Illusion of control

I was captured this morning by the tweet of @emotionallife asking to followers 

"When was the last time you turned off your computer for an entire day?"

 I thought about that and I guess the answer is the usual HR one: "It depends". 

If the argument is about work and life balance, I am pretty good in switching off for entire days and forget. It was not like that all times, because I needed time and effort to achieve the maturity and confidence I personally needed to do that without consequences, but I can do now. Of course, I have a great team with me and I can trust them in all we do... next job I will land on, may be without a team (or simply, "my team") that could change, I know.

Now, if the discussion is about "can I live without a digital experience?" (internet, writing, reading gaming...) for an entire day, answer is... "I can avoid to have lunch for a day or two, which does not mean I like it". 

Most people would consider this a symptom of an issue, and it could be. But I think we live in a times dominated by the "illusion of control": from nations to church, to family, to companies... we hope that the most of things are under control, are working rationally or - even if not - in a predictable way. We hope that people who behave against norms and rules are minorities, we trust that our job and our salary will be there tomorrow morning (and in most of the cases even if we are sick or can't go, it will stay), we count on other people doing what they are supposed to do (go to school come to work, drive keeping the right - unless british - and teaching proper things to our kids).

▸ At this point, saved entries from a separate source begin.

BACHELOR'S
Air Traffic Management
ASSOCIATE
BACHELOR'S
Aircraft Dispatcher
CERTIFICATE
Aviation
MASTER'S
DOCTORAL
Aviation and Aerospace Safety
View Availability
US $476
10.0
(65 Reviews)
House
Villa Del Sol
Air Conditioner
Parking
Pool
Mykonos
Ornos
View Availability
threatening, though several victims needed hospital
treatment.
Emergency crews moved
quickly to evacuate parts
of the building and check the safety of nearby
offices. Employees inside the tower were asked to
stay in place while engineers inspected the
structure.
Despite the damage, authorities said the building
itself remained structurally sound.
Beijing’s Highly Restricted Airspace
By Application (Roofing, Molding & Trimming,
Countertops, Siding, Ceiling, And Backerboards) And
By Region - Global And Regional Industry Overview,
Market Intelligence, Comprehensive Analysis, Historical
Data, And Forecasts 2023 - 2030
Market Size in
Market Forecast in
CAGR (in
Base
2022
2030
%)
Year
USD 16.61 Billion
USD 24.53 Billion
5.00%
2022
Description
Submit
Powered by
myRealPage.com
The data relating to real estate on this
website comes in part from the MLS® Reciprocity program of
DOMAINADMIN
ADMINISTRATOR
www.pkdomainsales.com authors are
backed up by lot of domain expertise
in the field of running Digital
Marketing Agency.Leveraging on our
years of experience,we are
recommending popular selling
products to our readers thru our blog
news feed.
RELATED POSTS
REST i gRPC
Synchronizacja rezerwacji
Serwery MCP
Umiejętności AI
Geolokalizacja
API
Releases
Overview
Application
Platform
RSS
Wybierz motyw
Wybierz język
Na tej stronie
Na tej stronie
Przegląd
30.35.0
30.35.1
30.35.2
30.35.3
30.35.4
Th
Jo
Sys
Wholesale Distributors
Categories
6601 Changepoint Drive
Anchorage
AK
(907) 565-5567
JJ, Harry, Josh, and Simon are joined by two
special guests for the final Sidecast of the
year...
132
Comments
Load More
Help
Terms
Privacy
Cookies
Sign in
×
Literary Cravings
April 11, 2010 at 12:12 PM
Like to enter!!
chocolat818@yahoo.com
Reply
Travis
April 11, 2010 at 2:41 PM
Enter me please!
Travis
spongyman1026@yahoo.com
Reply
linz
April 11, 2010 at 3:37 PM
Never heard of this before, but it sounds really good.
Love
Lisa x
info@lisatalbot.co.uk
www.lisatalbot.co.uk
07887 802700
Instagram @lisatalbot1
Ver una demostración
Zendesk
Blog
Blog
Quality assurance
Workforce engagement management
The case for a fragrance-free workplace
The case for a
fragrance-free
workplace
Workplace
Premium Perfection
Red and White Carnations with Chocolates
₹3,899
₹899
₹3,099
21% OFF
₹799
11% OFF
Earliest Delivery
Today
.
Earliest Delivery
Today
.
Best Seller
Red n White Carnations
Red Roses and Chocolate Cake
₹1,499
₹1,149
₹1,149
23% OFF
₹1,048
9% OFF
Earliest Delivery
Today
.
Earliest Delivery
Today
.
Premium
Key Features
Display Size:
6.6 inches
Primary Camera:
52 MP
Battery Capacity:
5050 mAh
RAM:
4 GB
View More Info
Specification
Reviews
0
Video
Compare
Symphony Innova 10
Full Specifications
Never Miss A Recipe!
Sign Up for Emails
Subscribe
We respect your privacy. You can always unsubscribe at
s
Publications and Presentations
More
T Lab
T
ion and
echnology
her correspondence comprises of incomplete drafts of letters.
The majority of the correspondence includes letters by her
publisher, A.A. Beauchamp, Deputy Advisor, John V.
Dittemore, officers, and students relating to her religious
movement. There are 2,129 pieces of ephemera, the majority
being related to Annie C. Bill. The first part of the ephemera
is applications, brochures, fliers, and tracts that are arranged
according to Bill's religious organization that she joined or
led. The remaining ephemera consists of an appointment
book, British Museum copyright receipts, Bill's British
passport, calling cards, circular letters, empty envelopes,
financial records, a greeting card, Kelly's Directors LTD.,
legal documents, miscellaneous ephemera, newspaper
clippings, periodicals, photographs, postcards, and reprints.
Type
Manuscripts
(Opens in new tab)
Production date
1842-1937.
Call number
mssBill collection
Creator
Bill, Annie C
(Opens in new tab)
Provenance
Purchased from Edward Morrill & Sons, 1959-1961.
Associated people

Are these rational expectations? I am sorry if it disturbs you, but no: they are not. In most of the world, all of these are luxury: your job can disappear in a sec, your salary could never get in bank (if it exists at all), police could be worse can criminals and - finally - your job could hunting to feed your family but there's no assurance you will succeed. In many parts of the world employees do not at all follow indications of the company they work for, neither of the church and the government (if any government at all exists).

For those of you who need to be persuaded that reality is not the one we strongly desire to be, I suggest looking back to Matrix (first one) and think about the message. 

What's the connection with pc/tablets? Well, I think that pc and tablets give us a weapon in the daily battle to maintain illusion of control: the microcosm of your emails, your to-do list and the one of your co-workers [did you try TEAMBOX HD for iPad???? It's MARVELLOUS, I need to make  a post on it], your books in kindle, your friends on facebook and many other things can be controlled, checked and re-organized in a click. 

Do you need it? Of course you do, it's a way to maintain brain stable and avoid to think that world is just a mess and we live too short to put some little order in that. And even if you dream to live on an island beach without worries and duties, still, once you will get accustomed to check where "your things are", you will rarely let it go. 

That's probably why we are so shocked by natural events destroying our world (but we do just a little to avoid them) or we are paralzyed by criminal acts: they go beyond our control and they put back the word "illusion" on the spot. On the other side, when imagining the future, we often think about super-AI, mega-pc or cyborgs or super-men with extra powers to... control the world! Are we dreaming to have a pc installed in our brain? yes we do (Gibson can give lessons on that).

Am I sure about that? No: infact, I do not know any religion in which "heaven" comes with iPad (not even jedi one)... it could mean that next step for humanity is not advancing on the road of controlling the world, but caring less of controlling at all.